Librado subsequently denied having pointed to Pancho as his supplier. Librado's confession was thus not only unfounded, but obtained in gross violation of his fundamental right to counsel.[19] He was never provided with a counsel at the preliminary stage of the investigation in which incriminatory questions were asked him. Hence, the confession is inadmissible as evidence of Pancho's guilt, or for any purpose.
As aptly noted by the Solicitor General, there was no other evidence presented to show Pancho's complicity in the crime charged. No illegal drugs were found in his person upon his arrest. The officers only discovered a PT and T telegram whose text, "Come tomorrow, bring two at Jun's Apt.", did not clearly mean a marijuana operation. The word "two" is equivocal and could refer to anything. As a matter of fact, Pancho testified that the "two" referred to two fighting cocks which he was selling to a certain "Jun Tan." As the Solicitor General puts it, "(A)t best, the evidence against accused-appellant Zapanta is circumstantial, splintered and unthinkable, and cannot therefore overturn the presumption of his innocence of the crime charged," he must, perforce, be acquitted.
WHEREFORE, the decision appealed from is MODIFIED, AFFIRMING Librado Arceo's penalty of life imprisonment, and ACQUITTING the other accused-appellant, Pancho A. Zapanta, whose immediate release from confinement is hereby ORDERED.
No costs.
SO ORDERED.
Melencio-Herrera, (Chairman), Paras, Padilla, and Regalado, JJ., concur.
[1] Regional Trial Court, Third Judicial Region, Branch 58, Angeles City; Hon. Reynaldo B. Daway, Presiding Judge.
[2] TSN, November 12, 1987, 2.
[3] Exhibit "E".
[4] Appellee's Brief, 3-4.
[5] Exhibit "G".
[6] TSN, November 12, 1987, 4-8.
[7] TSN, August 15, 1989, 15.
[8] TSN, October 2, 1989, 8.
[9] TSN, January 26, 1989, 3-6.
[10] People v. Andiza, G.R. Nos. 71986-87, August 19, 1988, 164 SCRA 642.
[11] TSN, August 15, 1989, 9.
[12] People v. Paco, G.R. No. 76893, February 27, 1989 170 SCRA 681.
[13] Id., 689.
[14] Id. 689.
[15] People v. Rubio, G.R. No. 66875, June 19, 1986, 142 SCRA 329.

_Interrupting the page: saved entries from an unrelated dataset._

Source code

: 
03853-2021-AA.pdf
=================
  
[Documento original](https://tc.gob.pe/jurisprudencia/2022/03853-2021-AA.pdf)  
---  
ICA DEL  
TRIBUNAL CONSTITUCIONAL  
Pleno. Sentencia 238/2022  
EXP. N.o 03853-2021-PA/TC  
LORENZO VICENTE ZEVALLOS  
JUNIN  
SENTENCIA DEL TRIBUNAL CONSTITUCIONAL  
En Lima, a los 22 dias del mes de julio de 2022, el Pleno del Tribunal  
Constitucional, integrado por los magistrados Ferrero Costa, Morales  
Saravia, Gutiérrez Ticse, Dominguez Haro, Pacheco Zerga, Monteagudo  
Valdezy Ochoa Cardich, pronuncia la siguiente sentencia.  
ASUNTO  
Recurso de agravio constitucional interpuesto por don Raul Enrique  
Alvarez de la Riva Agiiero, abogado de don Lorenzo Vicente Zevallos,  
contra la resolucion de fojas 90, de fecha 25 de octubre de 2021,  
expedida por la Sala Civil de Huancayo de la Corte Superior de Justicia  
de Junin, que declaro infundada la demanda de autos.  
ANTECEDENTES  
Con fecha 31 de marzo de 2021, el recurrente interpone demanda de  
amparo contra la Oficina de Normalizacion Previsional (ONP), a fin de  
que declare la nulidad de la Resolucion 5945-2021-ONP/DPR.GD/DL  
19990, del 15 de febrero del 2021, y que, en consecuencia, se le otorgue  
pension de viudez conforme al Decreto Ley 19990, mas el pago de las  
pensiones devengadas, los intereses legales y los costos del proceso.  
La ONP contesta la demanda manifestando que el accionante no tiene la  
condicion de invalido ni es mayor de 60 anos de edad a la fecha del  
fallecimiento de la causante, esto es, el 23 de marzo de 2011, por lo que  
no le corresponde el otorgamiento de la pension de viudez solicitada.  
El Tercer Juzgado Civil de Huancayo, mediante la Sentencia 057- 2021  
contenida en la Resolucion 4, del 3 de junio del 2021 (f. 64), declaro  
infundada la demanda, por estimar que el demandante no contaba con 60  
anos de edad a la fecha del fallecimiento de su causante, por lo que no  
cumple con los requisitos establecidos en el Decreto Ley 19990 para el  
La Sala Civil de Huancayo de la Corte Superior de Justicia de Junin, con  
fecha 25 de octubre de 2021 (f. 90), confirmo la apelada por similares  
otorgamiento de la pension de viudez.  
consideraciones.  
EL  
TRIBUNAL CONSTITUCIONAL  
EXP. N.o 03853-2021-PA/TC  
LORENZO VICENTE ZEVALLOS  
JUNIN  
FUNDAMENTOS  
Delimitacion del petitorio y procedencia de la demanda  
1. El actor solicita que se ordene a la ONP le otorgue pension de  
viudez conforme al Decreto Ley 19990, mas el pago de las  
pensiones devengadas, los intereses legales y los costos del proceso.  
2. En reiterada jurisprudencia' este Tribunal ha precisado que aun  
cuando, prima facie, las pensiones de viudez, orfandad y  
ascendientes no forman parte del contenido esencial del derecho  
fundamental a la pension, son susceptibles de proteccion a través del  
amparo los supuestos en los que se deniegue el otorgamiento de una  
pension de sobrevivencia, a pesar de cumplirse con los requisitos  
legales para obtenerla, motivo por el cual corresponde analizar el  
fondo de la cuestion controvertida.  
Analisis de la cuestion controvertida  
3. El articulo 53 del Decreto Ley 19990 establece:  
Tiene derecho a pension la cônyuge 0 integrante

[16] People v. Sanchez, G.R. No. 89407, Dec. 21, 1990.
[17] People v. Anciano, G.R. No. 88937, Sept. 13, 1990, 189 SCRA 519.
[18] People v. Andiza, supra.
[19] 1987 Philippine Constitution, Article III, section 12(1) Any person under investigation for the commission of the offense shall have the right to be informed of his right to remain silent and to have competent and independent counsel preferably of his own choice. If the person cannot afford the services of counsel, he must be provided with one. This right cannot be waived except in writing and in the presence of counsel.